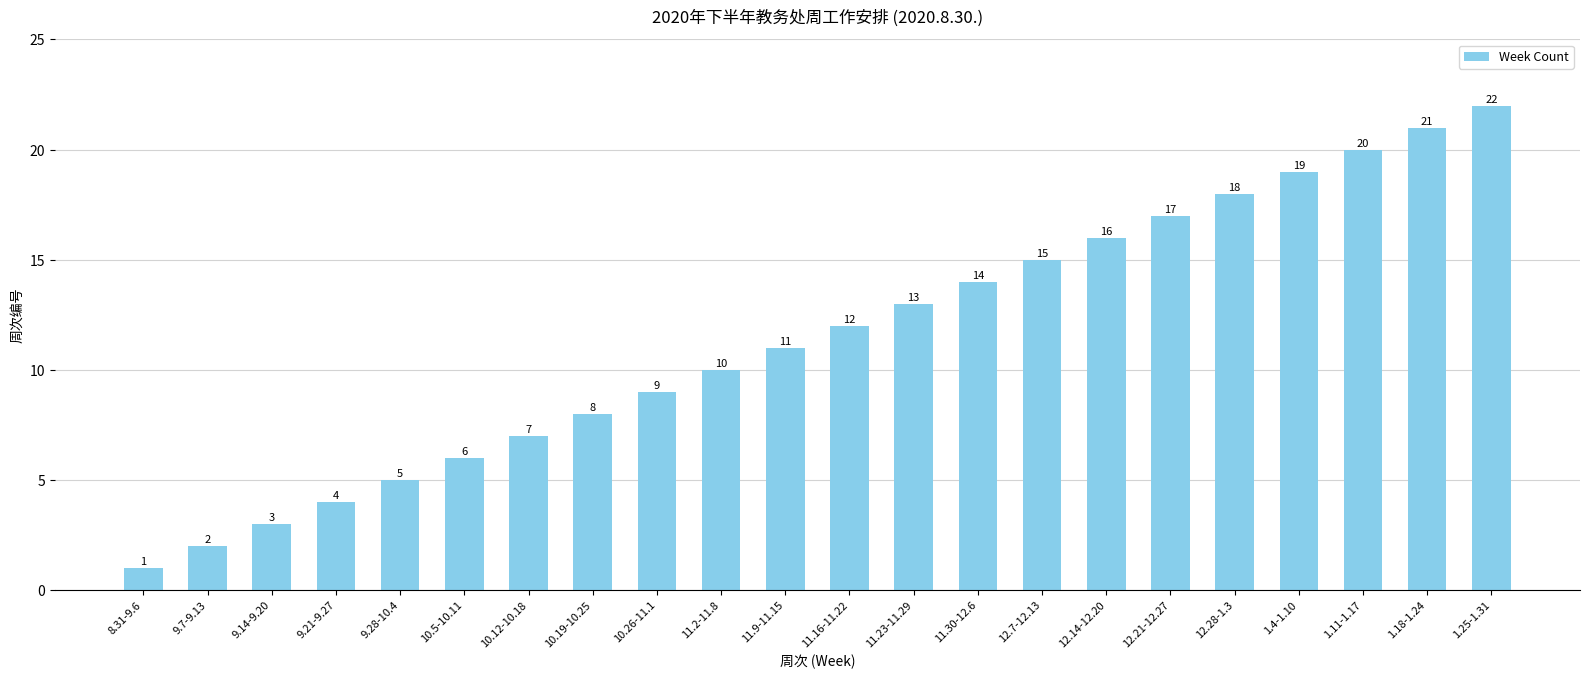

What is the maximum value shown in the chart?

22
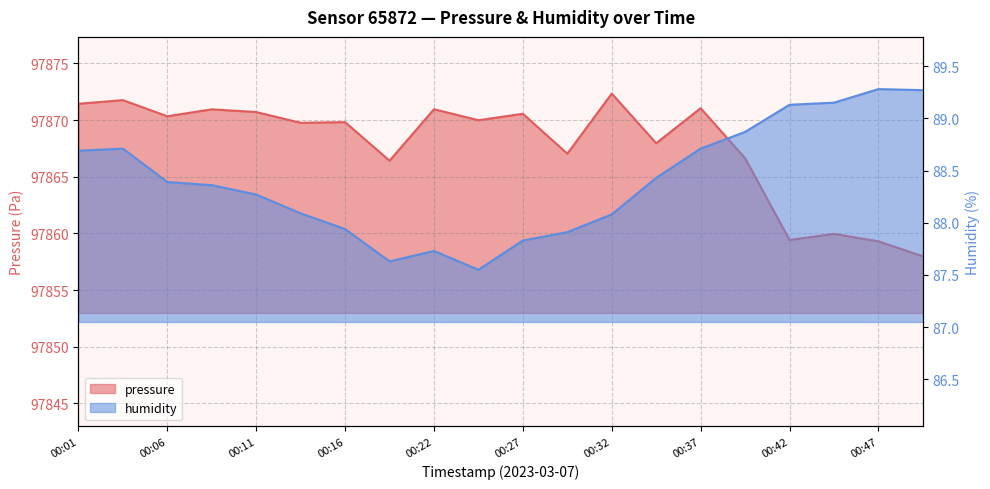

Reading left to right, transcribe all the data shown in this chart.

pressure: 00:01=97871.4	00:04=97871.8	00:06=97870.3	00:09=97870.9	00:11=97870.7	00:14=97869.8	00:16=97869.8	00:19=97866.4	00:22=97870.9	00:24=97870.0	00:27=97870.6	00:29=97867.0	00:32=97872.3	00:34=97867.9	00:37=97871.0	00:39=97866.6	00:42=97859.4	00:45=97860.0	00:47=97859.3	00:50=97858.0
humidity: 00:01=88.7	00:04=88.7	00:06=88.4	00:09=88.4	00:11=88.3	00:14=88.1	00:16=87.9	00:19=87.6	00:22=87.7	00:24=87.5	00:27=87.8	00:29=87.9	00:32=88.1	00:34=88.4	00:37=88.7	00:39=88.9	00:42=89.1	00:45=89.2	00:47=89.3	00:50=89.3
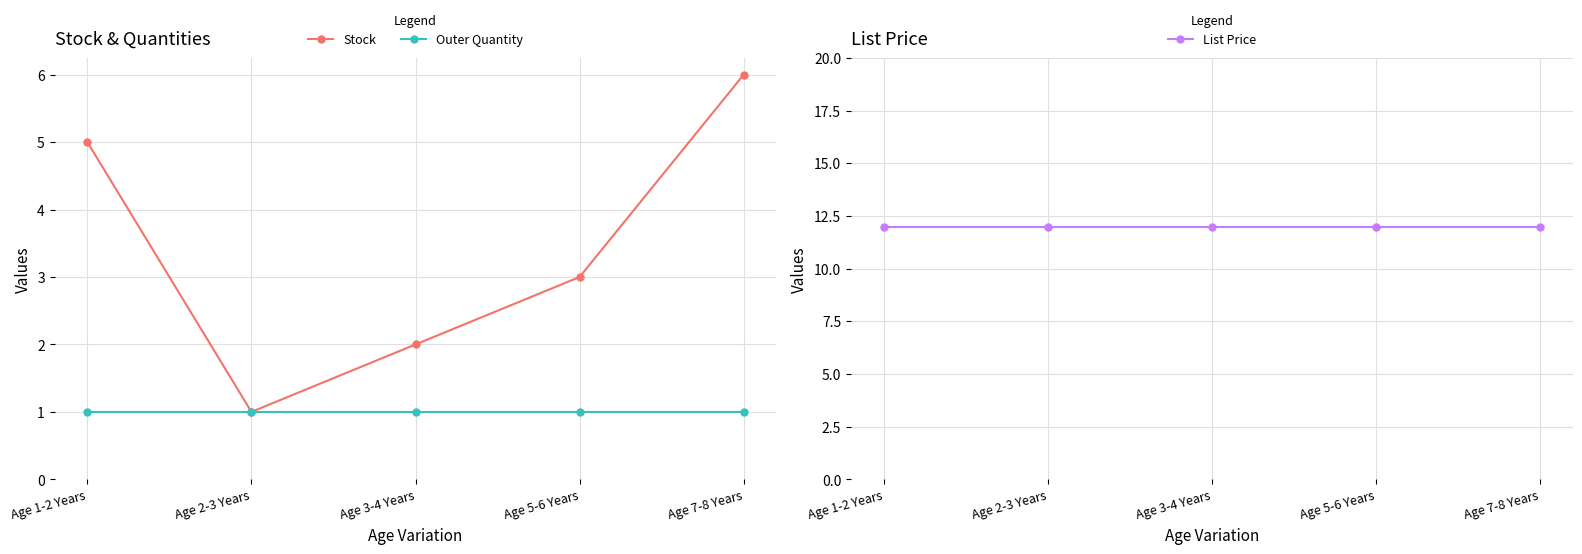

True or false: Outer Quantity and Stock intersect in this chart.

False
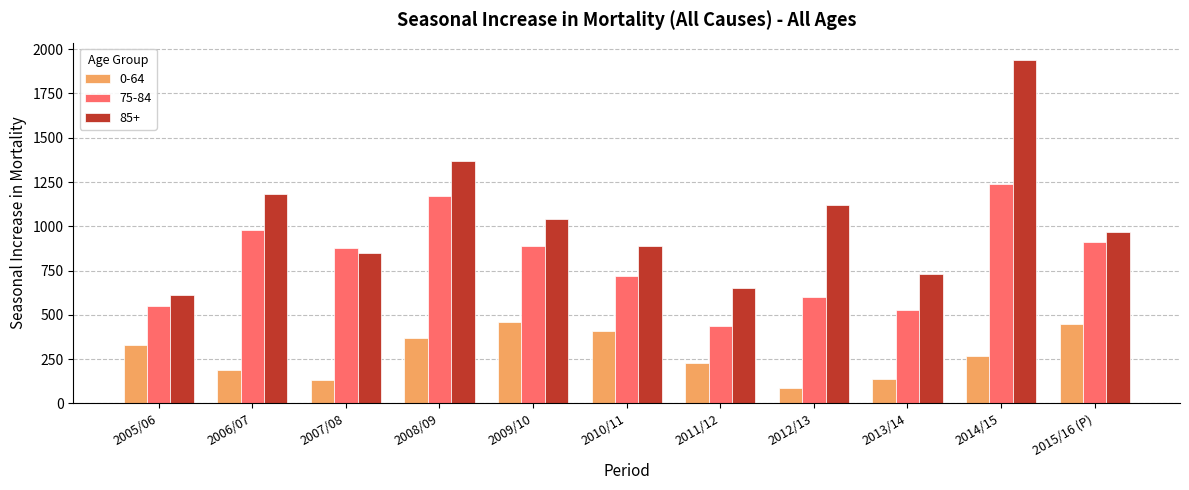

What value does the 85+ series have at 2008/09, to the nearest 10?

1370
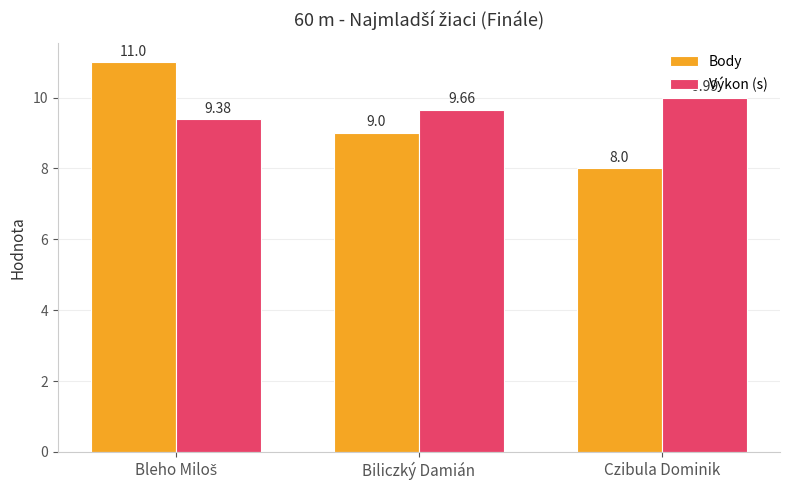

Which series has the largest total across all categories?

Výkon (s)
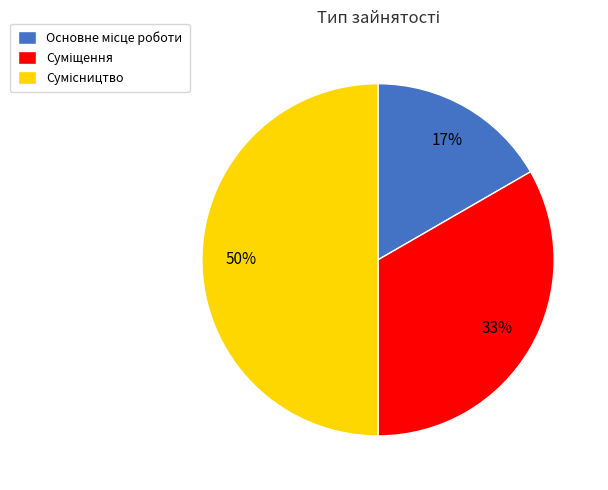

To the nearest percent, what is the difference between the largest and smallest slice percentages?

33%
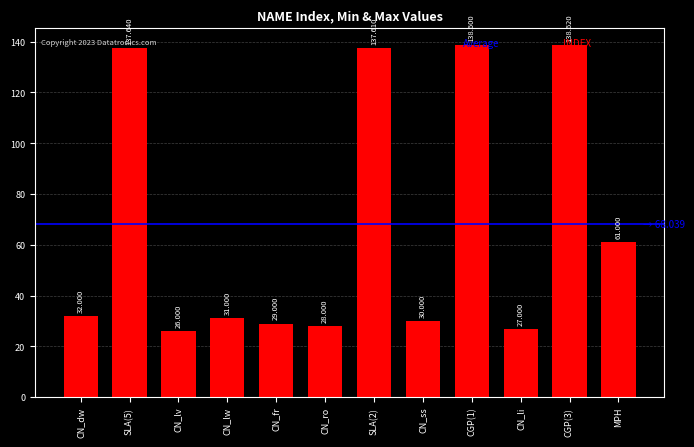

What is the label of the 9th bar from the left?

CGP(1)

^^^^^^^^^^^^^^^^

Activity.
Reproduce all of the lines above with each occurrence of "chart" replaced by "graph", leaving everything else unchanged. Omit the pictures from your answer.

Exercise output.
What is the maximum value shown in the graph?

22

Reading left to right, transcribe all the data shown in this graph.

pressure: 00:01=97871.4	00:04=97871.8	00:06=97870.3	00:09=97870.9	00:11=97870.7	00:14=97869.8	00:16=97869.8	00:19=97866.4	00:22=97870.9	00:24=97870.0	00:27=97870.6	00:29=97867.0	00:32=97872.3	00:34=97867.9	00:37=97871.0	00:39=97866.6	00:42=97859.4	00:45=97860.0	00:47=97859.3	00:50=97858.0
humidity: 00:01=88.7	00:04=88.7	00:06=88.4	00:09=88.4	00:11=88.3	00:14=88.1	00:16=87.9	00:19=87.6	00:22=87.7	00:24=87.5	00:27=87.8	00:29=87.9	00:32=88.1	00:34=88.4	00:37=88.7	00:39=88.9	00:42=89.1	00:45=89.2	00:47=89.3	00:50=89.3

True or false: Outer Quantity and Stock intersect in this graph.

False

What value does the 85+ series have at 2008/09, to the nearest 10?

1370

Which series has the largest total across all categories?

Výkon (s)

To the nearest percent, what is the difference between the largest and smallest slice percentages?

33%

What is the label of the 9th bar from the left?

CGP(1)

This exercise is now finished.